### Your task
Nothing but the lines below from the one that contains "left elbow: (1753, 397)" through the one that contains "left eye: (265, 104)" should be retyped, exactly and including both ends. Do not include pictures.

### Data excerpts
--*--

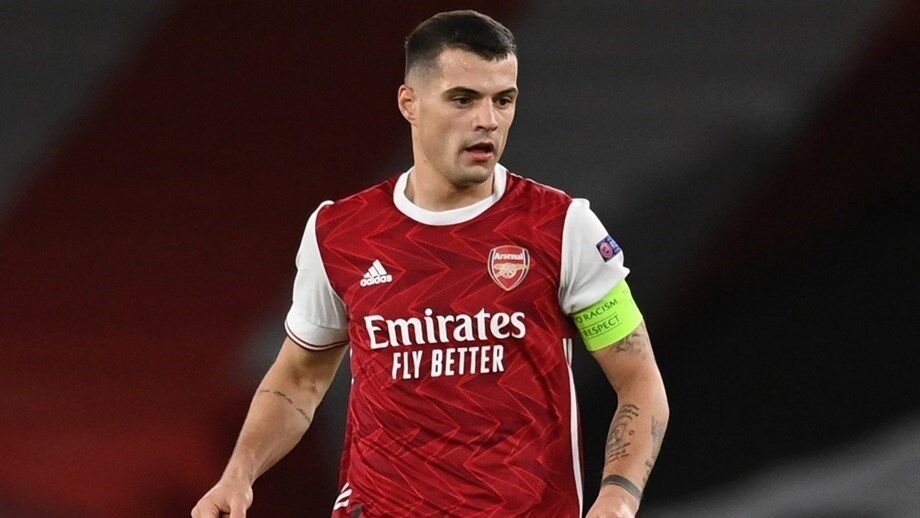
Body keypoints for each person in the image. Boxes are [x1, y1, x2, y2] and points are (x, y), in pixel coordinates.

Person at [192, 10, 668, 518]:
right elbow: (299, 380)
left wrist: (618, 498)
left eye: (503, 100)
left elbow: (639, 382)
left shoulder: (563, 227)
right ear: (409, 103)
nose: (488, 120)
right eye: (463, 99)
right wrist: (238, 475)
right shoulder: (340, 232)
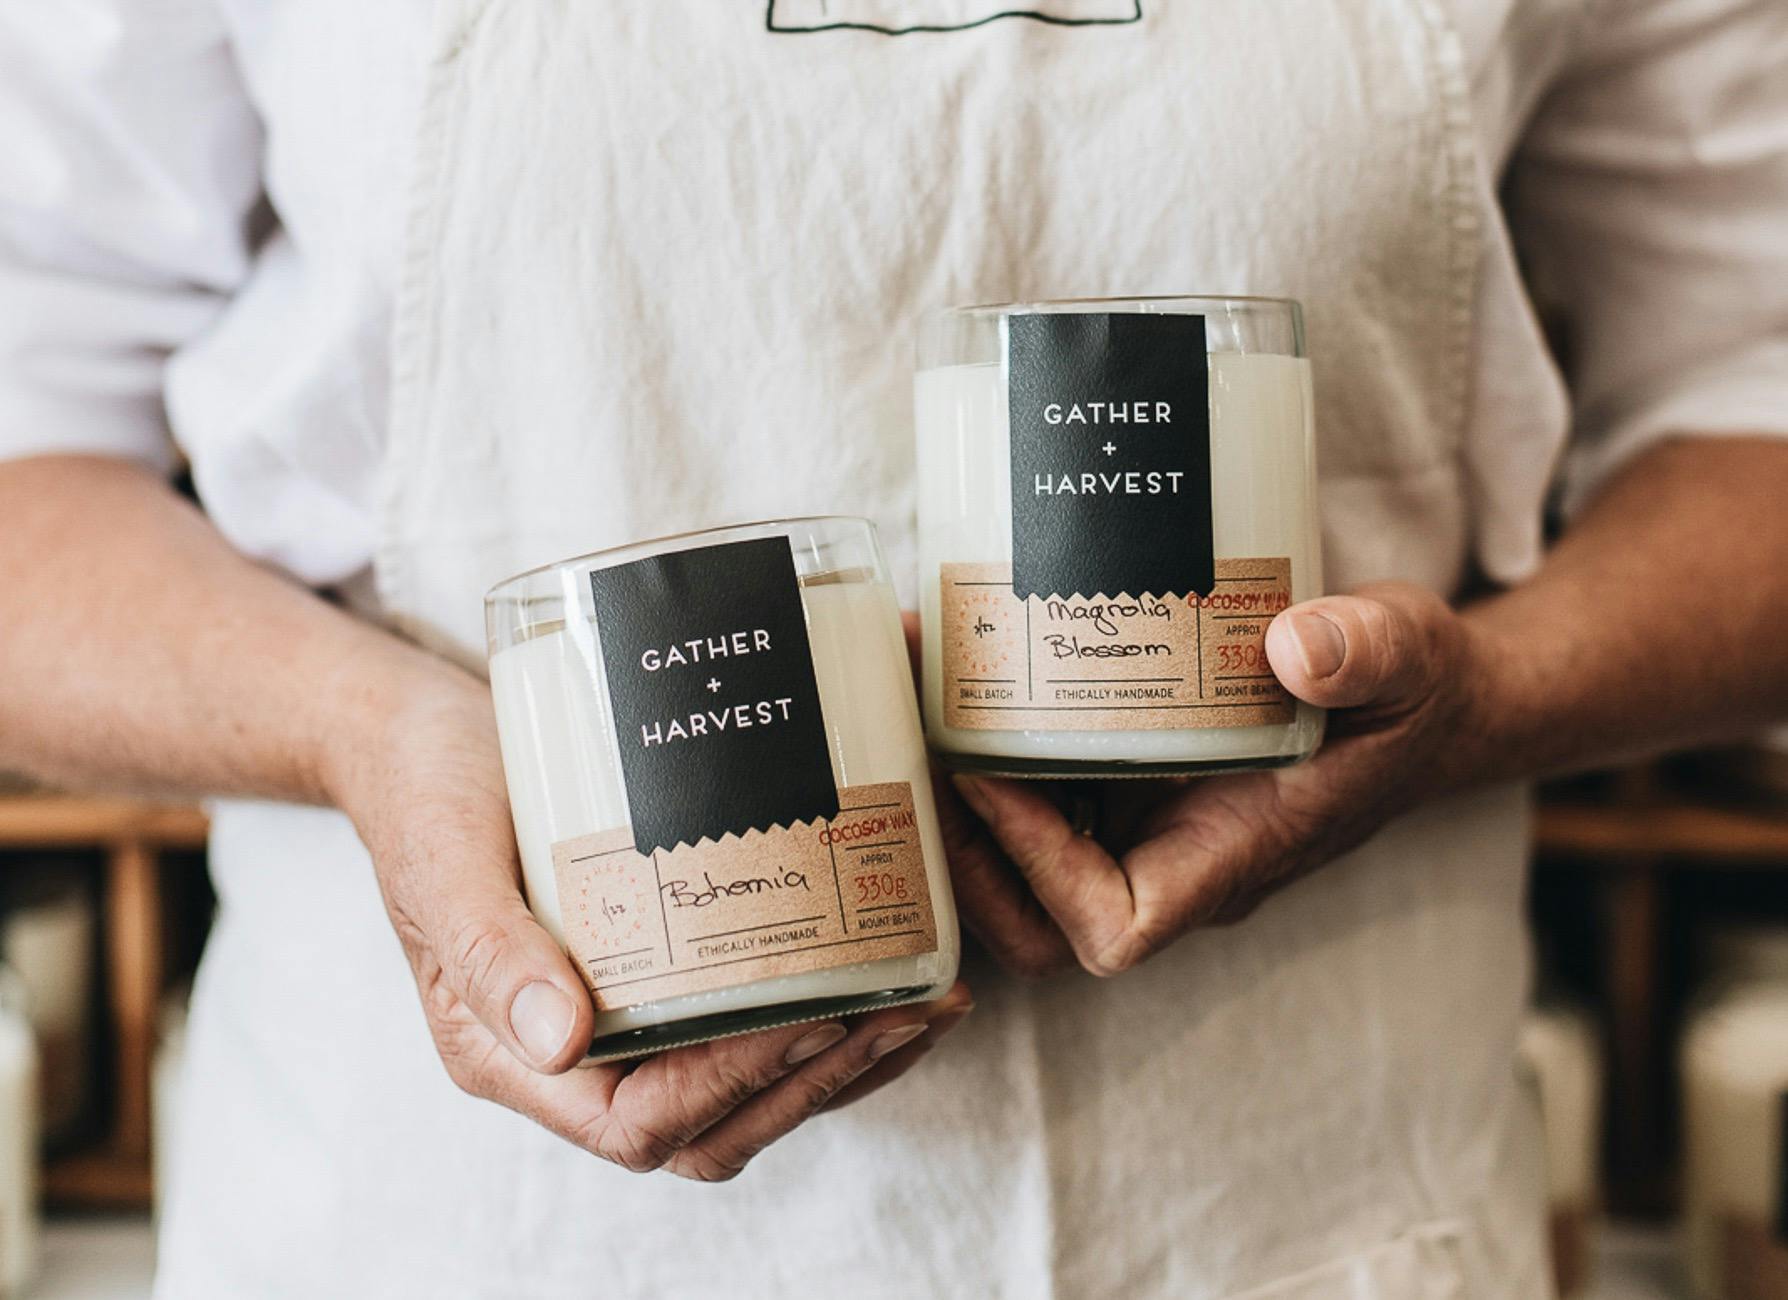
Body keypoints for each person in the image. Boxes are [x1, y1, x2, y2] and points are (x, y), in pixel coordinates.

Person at [2, 1, 1786, 1295]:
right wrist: (363, 734)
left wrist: (1482, 705)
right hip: (462, 1226)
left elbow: (1753, 397)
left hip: (1308, 1206)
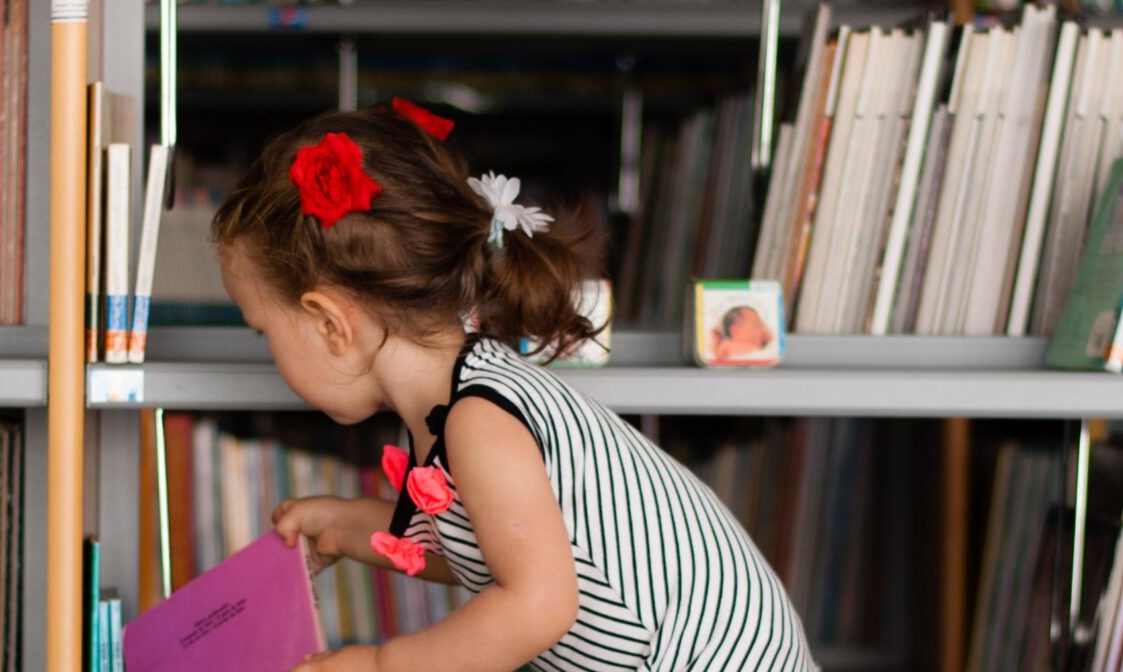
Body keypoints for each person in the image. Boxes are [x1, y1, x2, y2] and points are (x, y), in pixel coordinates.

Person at [213, 101, 815, 671]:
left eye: (262, 330)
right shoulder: (456, 397)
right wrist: (349, 527)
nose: (266, 349)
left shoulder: (479, 420)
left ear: (330, 324)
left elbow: (538, 604)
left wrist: (381, 663)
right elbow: (492, 554)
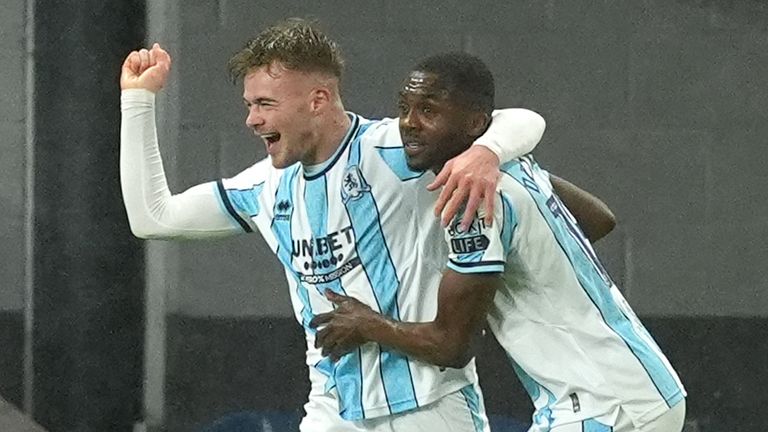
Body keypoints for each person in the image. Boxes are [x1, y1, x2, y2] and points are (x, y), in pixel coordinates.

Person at [120, 19, 548, 431]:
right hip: (334, 410)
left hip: (432, 405)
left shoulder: (395, 150)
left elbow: (524, 120)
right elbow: (152, 217)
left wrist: (486, 152)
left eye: (265, 104)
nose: (251, 119)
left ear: (318, 100)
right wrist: (138, 100)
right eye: (250, 105)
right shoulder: (263, 187)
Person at [310, 53, 687, 431]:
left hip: (601, 406)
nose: (408, 123)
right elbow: (600, 220)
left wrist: (366, 323)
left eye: (428, 110)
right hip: (646, 387)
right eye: (404, 108)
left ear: (476, 123)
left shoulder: (472, 200)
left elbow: (451, 346)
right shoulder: (518, 166)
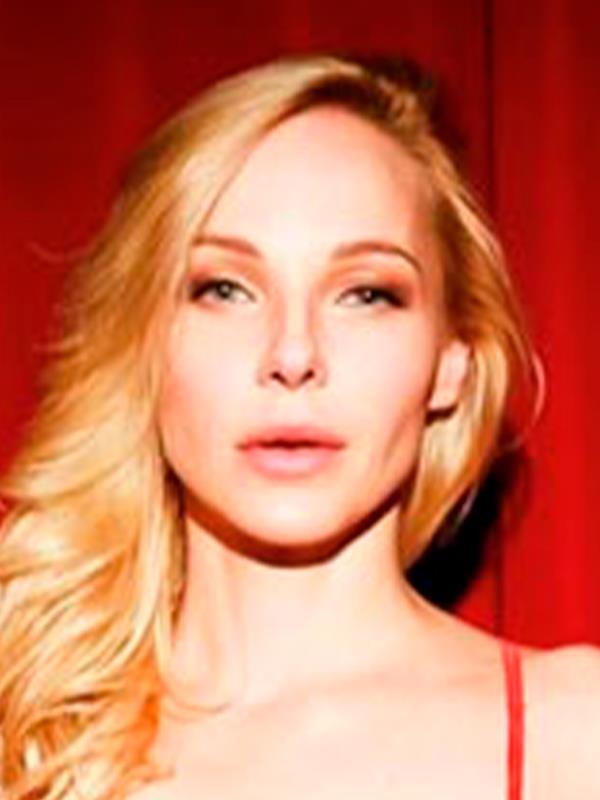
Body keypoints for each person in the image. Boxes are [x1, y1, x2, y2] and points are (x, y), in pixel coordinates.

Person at [1, 53, 599, 800]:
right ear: (142, 343)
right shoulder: (27, 730)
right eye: (224, 288)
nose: (293, 355)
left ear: (452, 363)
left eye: (367, 294)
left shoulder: (573, 735)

--*--

### Response for this exercise
left elbow: (1753, 397)
left hip: (1308, 1206)
Body keypoints for each person in the image. Boxes are [x1, y1, x2, y2] and points are (x, y), in pixel coordinates.

Person at [213, 101, 815, 671]:
left eye: (262, 330)
right shoulder: (456, 397)
right wrist: (349, 527)
nose: (266, 349)
left shoulder: (479, 420)
left ear: (330, 324)
left elbow: (538, 604)
left wrist: (381, 663)
right elbow: (492, 554)
Body keypoints for each person in the image. Boxes are [x1, y1, x2, y2] and points are (x, y), in pixel coordinates.

Person at [120, 19, 548, 431]:
right hip: (334, 410)
left hip: (432, 405)
left shoulder: (395, 150)
left elbow: (524, 120)
right elbow: (152, 217)
left wrist: (486, 152)
left eye: (265, 104)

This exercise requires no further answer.